_What you need to do_: Convert the lines from the start of the records through the line containing "-0.071473, 0.931732, 0.859155]]", inclusive, into a JSON list of strings with one string per line and no blank lines. Leave the pictures out of the answer.

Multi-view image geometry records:
━━━━━━━━━━━━━━━━

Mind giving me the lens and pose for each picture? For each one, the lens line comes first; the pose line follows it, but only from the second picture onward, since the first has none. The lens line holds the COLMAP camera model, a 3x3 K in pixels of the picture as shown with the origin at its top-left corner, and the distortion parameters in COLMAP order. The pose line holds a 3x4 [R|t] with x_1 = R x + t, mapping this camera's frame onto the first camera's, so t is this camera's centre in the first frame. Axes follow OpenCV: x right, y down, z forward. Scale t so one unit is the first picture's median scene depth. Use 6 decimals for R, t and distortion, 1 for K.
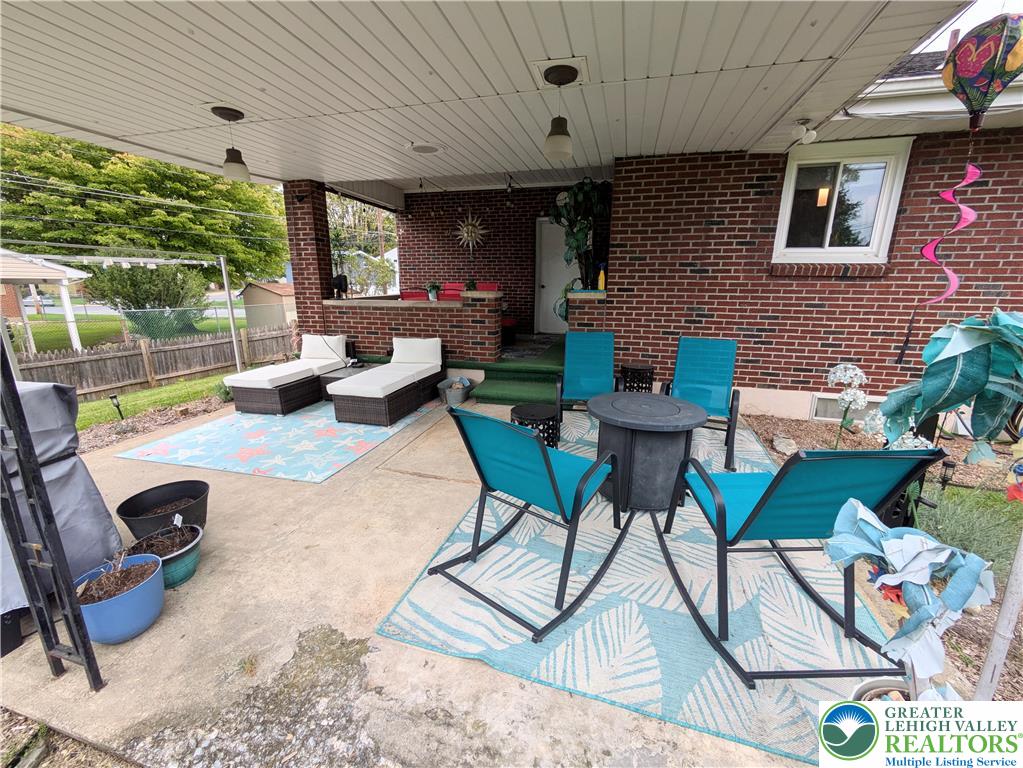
lens RADIAL K [[407.5, 0, 507.6], [0, 407.5, 382.2], [0, 0, 1]] dist [-0.001697, 0.000707]
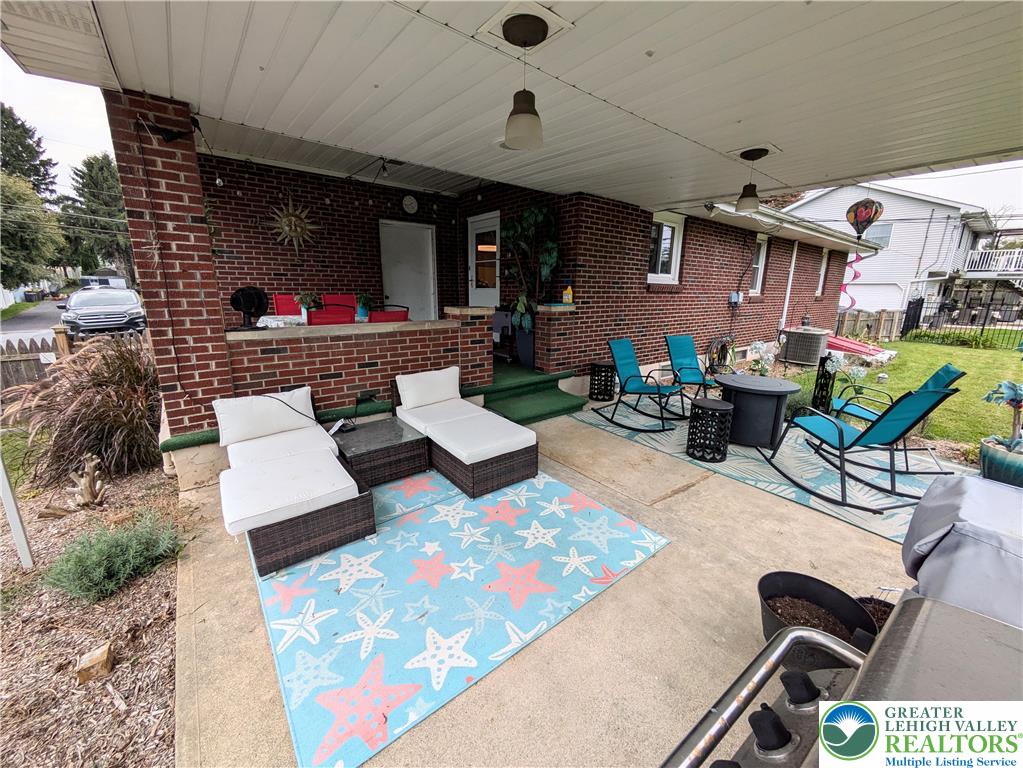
lens RADIAL K [[407.5, 0, 503.4], [0, 407.5, 382.7], [0, 0, 1]] dist [-0.001697, 0.000707]
pose [[0.592846, -0.181437, 0.784611, -0.668484], [0.183237, 0.979125, 0.087965, -0.114662], [-0.784192, 0.091620, 0.613717, 0.373331]]
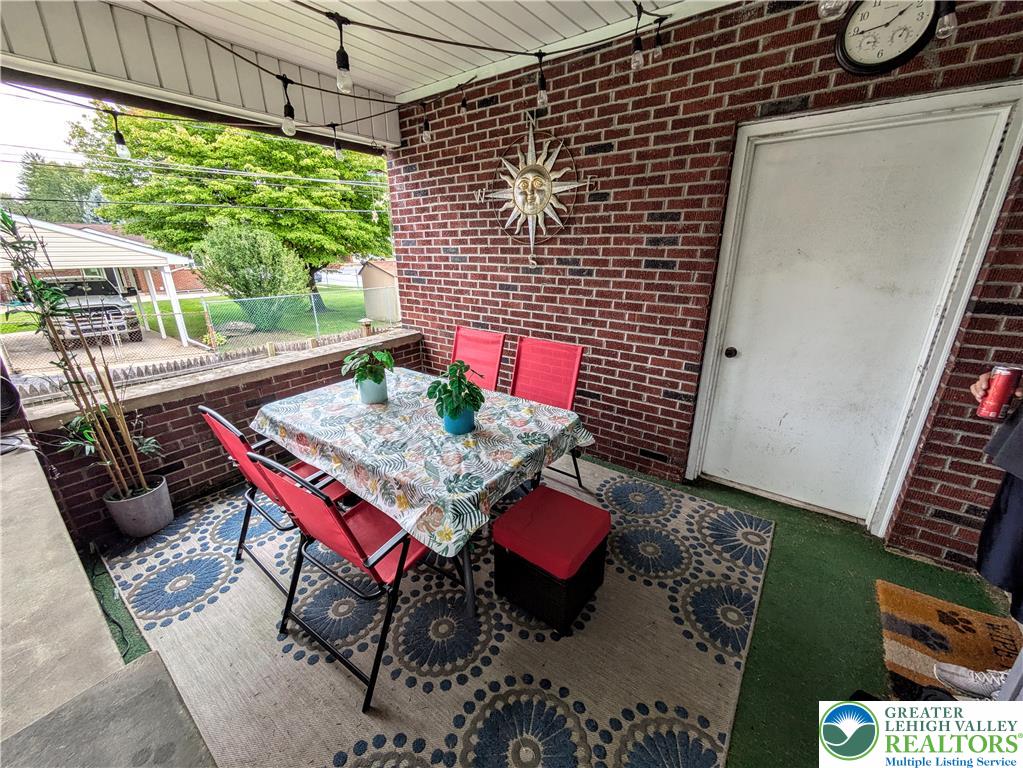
lens RADIAL K [[407.5, 0, 507.0], [0, 407.5, 386.8], [0, 0, 1]] dist [-0.001697, 0.000707]
pose [[0.931241, 0.109941, -0.347423, 0.048047], [-0.077604, 0.991365, 0.105703, -0.310328], [0.356044, -0.071473, 0.931732, 0.859155]]
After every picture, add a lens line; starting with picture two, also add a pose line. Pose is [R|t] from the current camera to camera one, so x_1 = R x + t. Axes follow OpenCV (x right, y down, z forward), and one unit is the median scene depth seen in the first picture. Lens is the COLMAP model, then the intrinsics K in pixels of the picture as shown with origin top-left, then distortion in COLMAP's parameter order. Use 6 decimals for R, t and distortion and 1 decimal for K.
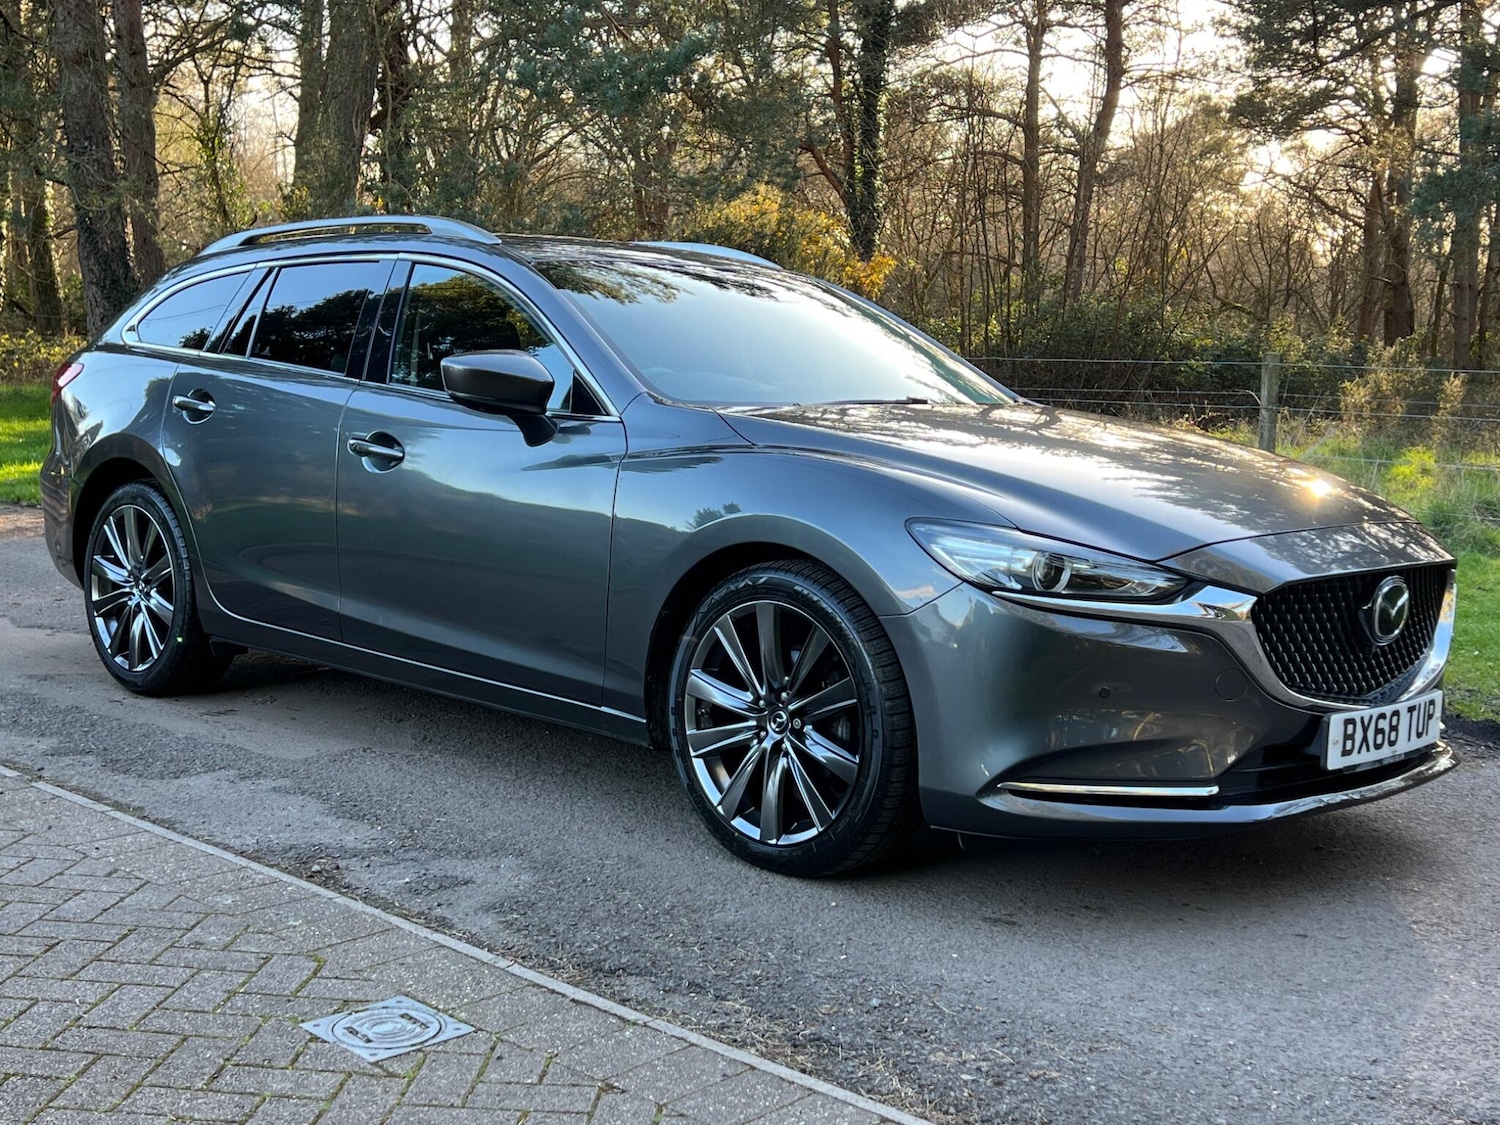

━━━━━━━━━━━━━━━━

_Task solution_:
[
  "Mind giving me the lens and pose for each picture? For each one, the lens line comes first; the pose line follows it, but only from the second picture onward, since the first has none. The lens line holds the COLMAP camera model, a 3x3 K in pixels of the picture as shown with the origin at its top-left corner, and the distortion parameters in COLMAP order. The pose line holds a 3x4 [R|t] with x_1 = R x + t, mapping this camera's frame onto the first camera's, so t is this camera's centre in the first frame. Axes follow OpenCV: x right, y down, z forward. Scale t so one unit is the first picture's median scene depth. Use 6 decimals for R, t and distortion, 1 for K.",
  "lens RADIAL K [[407.5, 0, 507.6], [0, 407.5, 382.2], [0, 0, 1]] dist [-0.001697, 0.000707]",
  "lens RADIAL K [[407.5, 0, 503.4], [0, 407.5, 382.7], [0, 0, 1]] dist [-0.001697, 0.000707]",
  "pose [[0.592846, -0.181437, 0.784611, -0.668484], [0.183237, 0.979125, 0.087965, -0.114662], [-0.784192, 0.091620, 0.613717, 0.373331]]",
  "lens RADIAL K [[407.5, 0, 507.0], [0, 407.5, 386.8], [0, 0, 1]] dist [-0.001697, 0.000707]",
  "pose [[0.931241, 0.109941, -0.347423, 0.048047], [-0.077604, 0.991365, 0.105703, -0.310328], [0.356044, -0.071473, 0.931732, 0.859155]]"
]